Sen. Bob Corker, R-Tenn. arrives on Capitol Hill in Washington, Wednesday, Feb. 24, 2010, to vote on the Senate Jobs Bill. (AP Photo/Harry Hamburg)
WASHINGTON — The Senate on Wednesday passed a jobs bill that one senator described as "modest," but one that Democrats hope will be the first in a series of attempts to jump-start hiring nationwide.
More notable, perhaps, than the bill itself was the fact that 13 Republicans crossed party lines to vote for it. The $15 billion bill passed by a 70-28 tally.
The bill would grant employers a "holiday" on their 6.2 percent Social Security payroll contribution for every new employee hired through the rest of the year, as long as that employee has been out of work for at least 60 days. It also would make it easier for businesses to write off equipment purchases and would extend federal highway and mass-transit funding programs.
"For the first time in a long time we have a bill that is supported by both Democrats and Republicans," said Sen. Charles Schumer, D-N.Y., said shortly before the vote, but he cautioned, "This is not a magic wand that is going to be waved and all our joblessness will decline."
White House spokesman Robert Gibbs said the vote proved that bipartisanship in the Senate is "possible." It also marked a victory for Senate Majority Leader Harry Reid, D-Nev., who has seen his chamber paralyzed by partisan warfare. Reid pushed for the vote counting on some GOP support and was rewarded earlier this week when several Republicans, including the newest senator, Scott Brown of Massachusetts, signed on.
The bill now heads to the House, where leaders there must decide whether to pass the Senate bill unchanged or attempt to reconcile it with a much more sweeping $154 billion bill it passed in December. House Democrats have complained that the Senate's approach is too incremental and won't reshape the employment landscape quickly enough. Still, they may decide that Congress needs to show the public that it's moving forward on job creation.

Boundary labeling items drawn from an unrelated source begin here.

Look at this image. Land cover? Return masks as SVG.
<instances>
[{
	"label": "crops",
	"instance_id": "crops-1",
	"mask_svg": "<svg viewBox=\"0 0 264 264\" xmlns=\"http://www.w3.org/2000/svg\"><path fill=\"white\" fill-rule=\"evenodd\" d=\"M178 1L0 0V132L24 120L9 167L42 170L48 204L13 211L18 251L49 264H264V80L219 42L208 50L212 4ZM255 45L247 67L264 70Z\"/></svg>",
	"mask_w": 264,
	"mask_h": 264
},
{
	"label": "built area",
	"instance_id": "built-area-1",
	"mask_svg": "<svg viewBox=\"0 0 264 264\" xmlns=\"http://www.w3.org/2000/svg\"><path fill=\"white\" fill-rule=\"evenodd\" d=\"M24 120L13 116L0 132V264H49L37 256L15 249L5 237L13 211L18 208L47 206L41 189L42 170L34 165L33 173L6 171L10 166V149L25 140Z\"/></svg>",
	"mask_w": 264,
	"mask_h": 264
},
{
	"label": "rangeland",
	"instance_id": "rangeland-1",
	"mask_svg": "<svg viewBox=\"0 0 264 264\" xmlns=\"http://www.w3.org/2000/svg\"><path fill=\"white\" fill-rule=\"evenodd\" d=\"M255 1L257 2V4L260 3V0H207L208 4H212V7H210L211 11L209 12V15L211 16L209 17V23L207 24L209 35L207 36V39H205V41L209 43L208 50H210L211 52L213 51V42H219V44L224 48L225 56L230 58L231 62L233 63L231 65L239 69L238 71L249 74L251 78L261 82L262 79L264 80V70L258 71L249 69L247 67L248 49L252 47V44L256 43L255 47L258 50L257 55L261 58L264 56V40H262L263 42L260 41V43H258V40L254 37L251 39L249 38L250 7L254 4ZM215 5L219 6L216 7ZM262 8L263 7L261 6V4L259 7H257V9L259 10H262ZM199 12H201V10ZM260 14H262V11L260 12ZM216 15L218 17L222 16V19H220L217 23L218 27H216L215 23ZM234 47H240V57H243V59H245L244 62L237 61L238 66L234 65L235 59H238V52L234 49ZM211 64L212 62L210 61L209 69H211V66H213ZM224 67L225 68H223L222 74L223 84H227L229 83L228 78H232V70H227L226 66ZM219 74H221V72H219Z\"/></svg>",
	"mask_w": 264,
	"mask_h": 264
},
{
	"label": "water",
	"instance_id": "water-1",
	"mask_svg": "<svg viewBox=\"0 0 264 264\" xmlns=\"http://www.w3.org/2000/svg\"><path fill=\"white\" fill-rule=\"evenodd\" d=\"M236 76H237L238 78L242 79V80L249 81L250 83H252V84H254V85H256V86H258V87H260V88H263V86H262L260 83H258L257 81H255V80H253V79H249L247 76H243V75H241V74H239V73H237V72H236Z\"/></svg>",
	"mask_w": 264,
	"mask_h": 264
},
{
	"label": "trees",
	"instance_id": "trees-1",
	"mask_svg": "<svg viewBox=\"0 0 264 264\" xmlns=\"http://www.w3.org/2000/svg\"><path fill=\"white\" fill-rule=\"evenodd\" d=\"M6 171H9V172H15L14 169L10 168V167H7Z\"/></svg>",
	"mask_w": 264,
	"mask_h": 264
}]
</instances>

Republicans opposing the bill charged that it was fiscally irresponsible and would add to the burgeoning federal debt. "I don't think you get people back to work in this nation by loading more and more debt onto the next generation," said Sen. Judd Gregg, R-N.H.
But others argued that the bill was necessary because it would pump up the depleted federal Highway Trust Fund.

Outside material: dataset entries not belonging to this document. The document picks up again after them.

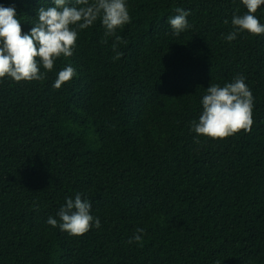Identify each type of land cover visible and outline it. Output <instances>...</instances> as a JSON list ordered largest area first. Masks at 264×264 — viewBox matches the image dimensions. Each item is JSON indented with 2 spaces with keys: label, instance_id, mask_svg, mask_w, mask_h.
I'll return each instance as SVG.
<instances>
[{
  "label": "trees",
  "instance_id": "1",
  "mask_svg": "<svg viewBox=\"0 0 264 264\" xmlns=\"http://www.w3.org/2000/svg\"><path fill=\"white\" fill-rule=\"evenodd\" d=\"M126 3L120 59L97 20L44 80L0 81V264H264V34L225 39L242 0ZM0 5L29 33L54 0ZM177 7L190 10L179 35ZM255 15L264 24V5ZM67 65L76 74L55 89ZM237 76L251 132L197 136L207 88ZM77 193L101 224L73 236L47 220Z\"/></svg>",
  "mask_w": 264,
  "mask_h": 264
},
{
  "label": "clouds",
  "instance_id": "2",
  "mask_svg": "<svg viewBox=\"0 0 264 264\" xmlns=\"http://www.w3.org/2000/svg\"><path fill=\"white\" fill-rule=\"evenodd\" d=\"M247 12L234 15L232 25L235 31L225 39L229 42L236 38L237 32L247 31L252 35L264 34V24L255 13L264 0H242ZM175 16L169 17L174 34L179 35L190 27L187 17L190 10L175 8ZM100 20L105 37H113V50L118 60L123 55L117 51L120 43H126L117 35V30L131 22L126 0H75L69 6L67 0H54V6L38 9L37 20L29 33H25L21 20L17 18L15 7L0 5V81L10 78L15 82L44 80L46 72H51L55 61L61 56L71 57L74 53L80 30L88 29ZM225 23H228L225 20ZM107 43V39L104 40ZM45 72L42 73L40 66ZM76 74L73 66L67 65L58 72L53 83L55 89L61 88ZM253 94L243 76H237L224 86L211 84L202 97V114L199 121L192 122V130L197 136L211 139H225L240 131L251 132L253 125ZM199 143V140L196 141ZM92 204L77 193L75 198H67L56 218L49 217L47 223L59 227L61 231L73 236L87 233L93 227L99 228L101 221L91 214ZM143 228L128 243H140Z\"/></svg>",
  "mask_w": 264,
  "mask_h": 264
}]
</instances>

"There are some things that we are supposed to be doing in America," said Sen. James Inhofe, R-Okla. "We need to start building roads and bridges and repairing them."

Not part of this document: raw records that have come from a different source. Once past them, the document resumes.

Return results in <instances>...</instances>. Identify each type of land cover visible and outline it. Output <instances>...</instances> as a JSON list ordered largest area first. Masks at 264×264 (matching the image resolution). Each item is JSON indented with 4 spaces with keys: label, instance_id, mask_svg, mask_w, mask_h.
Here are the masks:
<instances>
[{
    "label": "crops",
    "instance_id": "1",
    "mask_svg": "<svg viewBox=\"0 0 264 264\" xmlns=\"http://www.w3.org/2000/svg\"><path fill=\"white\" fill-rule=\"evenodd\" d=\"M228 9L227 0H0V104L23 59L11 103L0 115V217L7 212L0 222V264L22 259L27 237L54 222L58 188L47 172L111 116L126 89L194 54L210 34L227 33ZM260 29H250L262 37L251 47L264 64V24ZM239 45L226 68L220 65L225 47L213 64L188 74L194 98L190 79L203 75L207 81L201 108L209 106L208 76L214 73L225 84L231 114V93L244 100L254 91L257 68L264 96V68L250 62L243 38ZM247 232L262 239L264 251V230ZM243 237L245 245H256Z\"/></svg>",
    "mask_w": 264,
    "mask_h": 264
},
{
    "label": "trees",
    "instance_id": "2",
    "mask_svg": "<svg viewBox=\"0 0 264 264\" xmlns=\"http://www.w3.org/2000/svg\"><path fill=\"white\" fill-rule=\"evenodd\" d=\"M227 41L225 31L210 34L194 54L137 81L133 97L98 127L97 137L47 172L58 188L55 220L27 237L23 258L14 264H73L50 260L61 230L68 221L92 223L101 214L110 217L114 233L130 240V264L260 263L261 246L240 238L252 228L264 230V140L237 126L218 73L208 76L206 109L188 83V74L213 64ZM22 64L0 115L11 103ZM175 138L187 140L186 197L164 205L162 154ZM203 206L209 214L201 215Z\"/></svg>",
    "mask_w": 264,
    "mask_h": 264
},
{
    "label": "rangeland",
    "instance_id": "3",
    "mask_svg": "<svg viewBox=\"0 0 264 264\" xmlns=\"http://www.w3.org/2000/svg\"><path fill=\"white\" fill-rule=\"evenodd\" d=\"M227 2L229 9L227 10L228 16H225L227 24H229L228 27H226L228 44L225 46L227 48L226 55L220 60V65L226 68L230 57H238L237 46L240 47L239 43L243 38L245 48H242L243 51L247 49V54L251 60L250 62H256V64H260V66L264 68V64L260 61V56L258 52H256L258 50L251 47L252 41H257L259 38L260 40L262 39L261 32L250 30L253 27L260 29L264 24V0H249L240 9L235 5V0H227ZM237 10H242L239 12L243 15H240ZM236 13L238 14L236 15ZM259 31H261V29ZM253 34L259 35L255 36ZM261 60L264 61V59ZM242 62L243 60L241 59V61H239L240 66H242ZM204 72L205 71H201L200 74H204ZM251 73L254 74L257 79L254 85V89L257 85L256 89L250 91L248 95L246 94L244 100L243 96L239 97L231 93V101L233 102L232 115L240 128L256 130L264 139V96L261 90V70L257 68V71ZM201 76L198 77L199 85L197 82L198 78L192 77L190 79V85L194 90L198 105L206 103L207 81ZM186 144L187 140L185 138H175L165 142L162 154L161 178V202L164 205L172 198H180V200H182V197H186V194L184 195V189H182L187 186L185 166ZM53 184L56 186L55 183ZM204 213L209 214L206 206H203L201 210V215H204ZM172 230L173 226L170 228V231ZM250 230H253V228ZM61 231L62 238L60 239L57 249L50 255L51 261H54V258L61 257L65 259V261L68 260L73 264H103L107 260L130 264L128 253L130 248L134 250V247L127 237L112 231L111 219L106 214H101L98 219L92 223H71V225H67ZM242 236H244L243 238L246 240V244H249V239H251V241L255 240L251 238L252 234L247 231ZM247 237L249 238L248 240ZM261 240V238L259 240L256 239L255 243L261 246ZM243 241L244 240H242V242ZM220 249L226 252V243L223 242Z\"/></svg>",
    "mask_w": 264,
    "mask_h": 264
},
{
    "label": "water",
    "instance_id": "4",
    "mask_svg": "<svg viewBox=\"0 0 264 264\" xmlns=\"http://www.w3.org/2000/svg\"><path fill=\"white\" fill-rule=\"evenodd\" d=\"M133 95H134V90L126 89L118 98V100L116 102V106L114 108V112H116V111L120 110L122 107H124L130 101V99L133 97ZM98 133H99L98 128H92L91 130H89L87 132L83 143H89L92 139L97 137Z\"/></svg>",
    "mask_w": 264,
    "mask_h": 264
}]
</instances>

Just the mere scene of two Republicans having an open disagreement on a piece of legislation on the Senate floor was news in a year where party discipline has been the norm.
Senate leaders will now develop further job-related measures and they hope the votes this week will serve as a bipartisan model going forward for passing a series of bills.
Those bills are expected to include extensions of several industry-friendly tax breaks, such as a credit for biofuels and research and development costs. The Senate is also expected to try and push through further extensions on unemployment compensation and COBRA.
Many of those provisions were in a bill crafted by Sens. Max Baucus, D-Mont., and Charles Grassley, R-Iowa, that was rejected by Reid earlier this month as too industry-friendly.
Beyond that, Democrats are pressing for federal aid for beleaguered state and local governments to help preserve public-sector jobs, although that is likely to meet with significant opposition from Republicans.
Eight Republicans who Monday didn't support a procedural motion to proceed with the jobs bill switched sides Wednesday to support it, including Sens. Lamar Alexander, R-Tenn.; Thad Cochran, R-Miss.; Orrin Hatch, R-Utah; and Richard Burr, R-N.C. Hatch was a co-author, along with Schumer, of the payroll tax provision in the bill.